When I say that I do not believe in Liberation, I do not mean that Black Studies shouldn’t resist the World but that Liberation is part of the World that needs to be resisted. Liberation resituates our desires with the World which is the socius-as-is. But what if we desired more in accordance to the way the nihilist desires? This marks a difference between Black Nihilism and European Nihilism. The former are characterized primarily through what they do and the latter by what they don’t. This is because the former – due to an eroticopolitical worlding – have always been thought to be “desiring-machines” well before Deleuze and Guattari attempted to render it novel in Anti-Oedipus; whereas though the history of the logic of desire in accordance to the logic of Western Logic has always generally been epistemically categorized as lack. The former have too much desire; the latter has too little. The former is despised for destroying what remains of the Black community either through violence or impotence and the latter is despised for not doing anything including killing themselves. I am not going to refute or negate whether or not “criminal behavior” in “black communities” are created by “nihilism” in the Black community as much as I will ask a question that I think is perhaps the more important intramural question for a Black Studies in the 21st Century, namely: What does love look like for the Black nihilist? What would a Black nihilist need love for? And why would a Black nihilist love?

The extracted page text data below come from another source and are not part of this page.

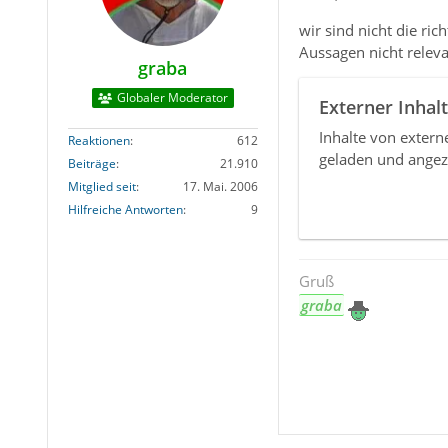
wir sind nicht die ri
Aussagen nicht relevan
graba
Globaler Moderator
Externer Inhalt
Inhalte von exter
Reaktionen
612
geladen und angez
Beiträge
21.910
Mitglied seit
17. Mai. 2006
Hilfreiche Antworten
9
Gruß
graba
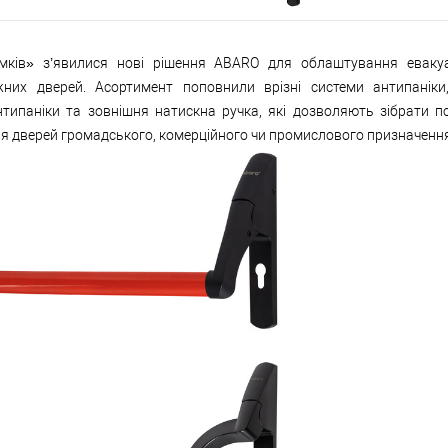
мків» з’явилися нові рішення ABARO для облаштування еваку
них дверей. Асортимент поповнили врізні системи антипаніки
нтипаніки та зовнішня натискна ручка, які дозволяють зібрати п
я дверей громадського, комерційного чи промислового призначення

Black nihilist love in accordance to the logic of the in-itself of desire. There is no deeper meaning or purpose to such a love; it is love for the sake of love-itself. It is love that is loved as an end in-itself, an end that is teleologically suspended yet future-necessitated, an end that aims towards nothingness. To love Blackness with a Black Nihilist Love is a blackening of metaphysics because it aims at nothing, not even Liberation. I desire to love Black people not because one day we will be Free but because I desire to love Black people. If it is circular, so be it … let this meaningless World sustain its categories. I am neither divested or invested. If desire is not enough to supplant the World than nothing is anyhow and yet, nothing is without desire.